■ Text excerpt ■

[Start of Attachment]

The Patriot Act, one of the most expansive surveillance apparatuses ever built in this country, was signed by George W. Bush and then reauthorized and expanded under Barack Obama. The surveillance of Muslim communities in this country, the monitoring, the infiltration, the profiling, generated barely a whisper of outrage from those who today cannot stop talking about civil liberties. ICE, the detention infrastructure, the deportation pipelines, all of it was built, funded, and refined across multiple administrations. The monster people are horrified by today was not born in the last eighteen months. It was engineered over decades, piece by piece, bill by bill, with bipartisan hands on the drafting table.
What is revealing is not the cruelty itself but who is now suddenly alarmed by it. For years, communities of color, immigrant families, Muslim Americans, and the poor watched this machinery operate against them in plain sight and were met with polite indifference or outright dismissal. Now that the same tools are being turned in broader directions, now that more people feel the cold air of it at their own threshold, the dread has set in. Some have already left the country. Many more say they will. And that choice is understandable but it also tells its own story about who felt insulated enough to remain silent for so long. This did not ferment overnight. It was orchestrated, methodically assembled, and deliberately fortified while too many people were occupied singing the blue song or the red song, persuaded that their team in power meant the machine was a guardian rather than a predator. It was never your guardian. They were simply more calculated about who it was pointed at.
What we are witnessing today is not an anomaly. It is a symptom. A boomerang. Decades of violence exported abroad, of double standards dressed as diplomacy, of occupation rebranded as security, all of it returning home in a form too grotesque to spin. Yes, things have grown more aggressive, more brazen, more naked, but that aggression did not materialize from thin air. Hold Bush accountable. Hold Obama accountable. Hold Biden accountable. Hold them all accountable, because the thread of complicity runs through every administration, every party platform, and every carefully worded press release that said nothing while doing everything.

[End of Attachment]

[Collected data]

[Start of Attachment]

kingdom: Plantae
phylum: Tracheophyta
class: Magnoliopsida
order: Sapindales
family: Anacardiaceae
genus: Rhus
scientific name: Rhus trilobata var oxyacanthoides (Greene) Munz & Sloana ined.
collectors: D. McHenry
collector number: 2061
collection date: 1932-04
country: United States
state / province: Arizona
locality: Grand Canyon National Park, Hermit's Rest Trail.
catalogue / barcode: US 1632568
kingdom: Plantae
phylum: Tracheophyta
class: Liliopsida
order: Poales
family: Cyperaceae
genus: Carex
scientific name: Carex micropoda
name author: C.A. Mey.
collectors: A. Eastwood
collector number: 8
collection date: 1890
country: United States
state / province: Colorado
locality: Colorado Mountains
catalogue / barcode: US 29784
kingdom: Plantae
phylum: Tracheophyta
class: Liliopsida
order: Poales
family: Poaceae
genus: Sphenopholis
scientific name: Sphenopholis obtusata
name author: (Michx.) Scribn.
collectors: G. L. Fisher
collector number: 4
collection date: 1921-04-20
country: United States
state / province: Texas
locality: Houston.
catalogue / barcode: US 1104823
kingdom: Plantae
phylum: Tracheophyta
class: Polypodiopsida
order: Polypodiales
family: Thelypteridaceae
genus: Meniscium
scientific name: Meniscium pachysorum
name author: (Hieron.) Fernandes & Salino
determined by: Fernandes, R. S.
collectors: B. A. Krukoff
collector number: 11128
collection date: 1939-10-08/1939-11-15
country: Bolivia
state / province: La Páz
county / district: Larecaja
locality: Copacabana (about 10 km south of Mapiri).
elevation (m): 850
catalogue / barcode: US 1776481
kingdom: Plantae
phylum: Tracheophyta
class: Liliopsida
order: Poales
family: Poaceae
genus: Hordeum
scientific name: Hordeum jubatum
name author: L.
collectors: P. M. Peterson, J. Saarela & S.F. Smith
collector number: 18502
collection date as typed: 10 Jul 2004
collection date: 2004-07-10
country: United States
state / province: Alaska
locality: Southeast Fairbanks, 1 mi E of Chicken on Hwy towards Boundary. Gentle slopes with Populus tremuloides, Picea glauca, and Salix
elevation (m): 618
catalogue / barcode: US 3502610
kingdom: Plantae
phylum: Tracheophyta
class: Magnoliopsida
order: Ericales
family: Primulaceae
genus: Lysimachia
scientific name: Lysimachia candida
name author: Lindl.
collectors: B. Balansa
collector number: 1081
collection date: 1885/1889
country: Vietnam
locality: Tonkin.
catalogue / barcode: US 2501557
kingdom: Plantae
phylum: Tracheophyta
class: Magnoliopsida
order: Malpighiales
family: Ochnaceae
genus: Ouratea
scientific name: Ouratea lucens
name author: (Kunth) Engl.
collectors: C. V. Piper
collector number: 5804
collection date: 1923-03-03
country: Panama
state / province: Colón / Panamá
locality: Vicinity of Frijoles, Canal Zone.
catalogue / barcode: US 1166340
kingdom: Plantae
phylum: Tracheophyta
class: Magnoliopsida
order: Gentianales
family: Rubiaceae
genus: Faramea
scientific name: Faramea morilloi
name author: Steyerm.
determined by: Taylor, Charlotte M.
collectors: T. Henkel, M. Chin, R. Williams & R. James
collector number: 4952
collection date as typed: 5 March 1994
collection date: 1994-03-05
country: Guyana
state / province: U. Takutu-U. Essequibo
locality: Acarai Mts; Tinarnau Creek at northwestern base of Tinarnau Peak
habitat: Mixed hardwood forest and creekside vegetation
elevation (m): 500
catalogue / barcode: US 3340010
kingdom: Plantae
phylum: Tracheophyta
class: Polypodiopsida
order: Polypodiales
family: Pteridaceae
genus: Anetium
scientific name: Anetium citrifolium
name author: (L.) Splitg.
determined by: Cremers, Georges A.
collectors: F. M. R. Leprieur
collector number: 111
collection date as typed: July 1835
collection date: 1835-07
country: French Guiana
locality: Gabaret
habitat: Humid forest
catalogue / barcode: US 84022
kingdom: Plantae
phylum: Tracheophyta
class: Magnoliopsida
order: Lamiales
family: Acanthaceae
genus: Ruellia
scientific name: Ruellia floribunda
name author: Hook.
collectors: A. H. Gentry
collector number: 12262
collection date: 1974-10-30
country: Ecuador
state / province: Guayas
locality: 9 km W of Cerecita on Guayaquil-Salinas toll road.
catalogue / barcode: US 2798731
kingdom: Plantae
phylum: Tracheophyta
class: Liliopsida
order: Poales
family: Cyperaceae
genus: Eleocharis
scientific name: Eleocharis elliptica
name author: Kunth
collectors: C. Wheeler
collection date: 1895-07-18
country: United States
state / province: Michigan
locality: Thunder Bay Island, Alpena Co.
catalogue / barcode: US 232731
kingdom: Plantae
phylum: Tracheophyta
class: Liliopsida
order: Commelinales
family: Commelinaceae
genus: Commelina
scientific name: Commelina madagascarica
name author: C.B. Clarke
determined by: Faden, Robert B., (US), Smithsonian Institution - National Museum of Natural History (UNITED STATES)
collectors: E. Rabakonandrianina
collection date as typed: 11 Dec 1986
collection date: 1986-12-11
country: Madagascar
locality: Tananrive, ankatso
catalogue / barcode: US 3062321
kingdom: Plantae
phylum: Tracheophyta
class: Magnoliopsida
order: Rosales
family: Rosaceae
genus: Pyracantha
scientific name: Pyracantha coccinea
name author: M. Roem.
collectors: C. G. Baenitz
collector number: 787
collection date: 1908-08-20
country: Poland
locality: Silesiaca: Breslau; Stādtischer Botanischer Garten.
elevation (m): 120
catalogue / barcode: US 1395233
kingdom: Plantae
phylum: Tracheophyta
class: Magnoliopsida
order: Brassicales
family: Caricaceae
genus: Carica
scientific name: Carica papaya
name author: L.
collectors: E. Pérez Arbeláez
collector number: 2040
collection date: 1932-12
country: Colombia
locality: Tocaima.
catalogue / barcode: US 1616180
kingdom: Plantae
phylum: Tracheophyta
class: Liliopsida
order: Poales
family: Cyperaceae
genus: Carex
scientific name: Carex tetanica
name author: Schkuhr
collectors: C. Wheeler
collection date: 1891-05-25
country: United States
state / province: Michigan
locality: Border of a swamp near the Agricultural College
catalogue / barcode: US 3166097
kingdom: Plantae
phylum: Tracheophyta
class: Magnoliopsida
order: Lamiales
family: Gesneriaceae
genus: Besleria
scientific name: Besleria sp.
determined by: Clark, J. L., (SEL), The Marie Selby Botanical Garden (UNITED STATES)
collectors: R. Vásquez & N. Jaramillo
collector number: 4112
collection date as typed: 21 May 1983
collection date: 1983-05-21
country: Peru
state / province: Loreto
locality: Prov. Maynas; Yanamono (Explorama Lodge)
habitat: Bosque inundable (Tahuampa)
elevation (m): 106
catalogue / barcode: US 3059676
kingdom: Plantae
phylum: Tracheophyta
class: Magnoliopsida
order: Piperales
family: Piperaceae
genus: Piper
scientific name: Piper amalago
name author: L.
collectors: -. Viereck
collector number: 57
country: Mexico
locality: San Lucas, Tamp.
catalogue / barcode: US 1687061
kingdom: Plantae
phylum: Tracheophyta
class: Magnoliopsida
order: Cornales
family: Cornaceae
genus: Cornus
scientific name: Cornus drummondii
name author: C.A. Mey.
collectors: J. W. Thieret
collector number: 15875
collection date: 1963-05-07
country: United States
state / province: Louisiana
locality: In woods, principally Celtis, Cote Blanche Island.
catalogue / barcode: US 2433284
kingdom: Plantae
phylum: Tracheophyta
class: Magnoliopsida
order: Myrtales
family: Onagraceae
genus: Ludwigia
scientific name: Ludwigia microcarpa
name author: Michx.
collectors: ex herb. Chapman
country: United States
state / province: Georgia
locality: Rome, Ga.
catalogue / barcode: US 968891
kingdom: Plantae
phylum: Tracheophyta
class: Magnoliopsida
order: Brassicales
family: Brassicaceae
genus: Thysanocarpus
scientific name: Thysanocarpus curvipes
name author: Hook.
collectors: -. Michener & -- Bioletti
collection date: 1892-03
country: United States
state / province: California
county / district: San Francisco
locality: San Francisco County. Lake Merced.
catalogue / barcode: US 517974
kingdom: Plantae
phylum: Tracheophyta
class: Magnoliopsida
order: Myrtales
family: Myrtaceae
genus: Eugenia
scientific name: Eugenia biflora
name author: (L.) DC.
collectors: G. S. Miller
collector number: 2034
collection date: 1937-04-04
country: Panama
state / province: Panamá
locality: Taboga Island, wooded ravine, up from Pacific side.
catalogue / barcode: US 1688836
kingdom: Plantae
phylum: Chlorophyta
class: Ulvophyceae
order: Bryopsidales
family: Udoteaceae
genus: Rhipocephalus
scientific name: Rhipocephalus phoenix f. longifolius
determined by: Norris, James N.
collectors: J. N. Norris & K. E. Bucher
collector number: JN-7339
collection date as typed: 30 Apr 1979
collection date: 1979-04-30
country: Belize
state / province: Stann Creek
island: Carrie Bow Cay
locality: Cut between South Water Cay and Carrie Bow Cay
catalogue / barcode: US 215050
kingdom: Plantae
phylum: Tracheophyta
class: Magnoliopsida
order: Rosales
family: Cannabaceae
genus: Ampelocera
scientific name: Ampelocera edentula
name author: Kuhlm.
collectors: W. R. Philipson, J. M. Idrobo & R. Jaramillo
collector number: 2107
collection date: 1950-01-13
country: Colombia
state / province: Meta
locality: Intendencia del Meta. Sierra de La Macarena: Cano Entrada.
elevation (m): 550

[End of Attachment]

■ What is required ■
Please return the full passage on government surveillance, word for word. These entries were gathered from a separate source.

■ Result ■
The Patriot Act, one of the most expansive surveillance apparatuses ever built in this country, was signed by George W. Bush and then reauthorized and expanded under Barack Obama. The surveillance of Muslim communities in this country, the monitoring, the infiltration, the profiling, generated barely a whisper of outrage from those who today cannot stop talking about civil liberties. ICE, the detention infrastructure, the deportation pipelines, all of it was built, funded, and refined across multiple administrations. The monster people are horrified by today was not born in the last eighteen months. It was engineered over decades, piece by piece, bill by bill, with bipartisan hands on the drafting table.
What is revealing is not the cruelty itself but who is now suddenly alarmed by it. For years, communities of color, immigrant families, Muslim Americans, and the poor watched this machinery operate against them in plain sight and were met with polite indifference or outright dismissal. Now that the same tools are being turned in broader directions, now that more people feel the cold air of it at their own threshold, the dread has set in. Some have already left the country. Many more say they will. And that choice is understandable but it also tells its own story about who felt insulated enough to remain silent for so long. This did not ferment overnight. It was orchestrated, methodically assembled, and deliberately fortified while too many people were occupied singing the blue song or the red song, persuaded that their team in power meant the machine was a guardian rather than a predator. It was never your guardian. They were simply more calculated about who it was pointed at.
What we are witnessing today is not an anomaly. It is a symptom. A boomerang. Decades of violence exported abroad, of double standards dressed as diplomacy, of occupation rebranded as security, all of it returning home in a form too grotesque to spin. Yes, things have grown more aggressive, more brazen, more naked, but that aggression did not materialize from thin air. Hold Bush accountable. Hold Obama accountable. Hold Biden accountable. Hold them all accountable, because the thread of complicity runs through every administration, every party platform, and every carefully worded press release that said nothing while doing everything.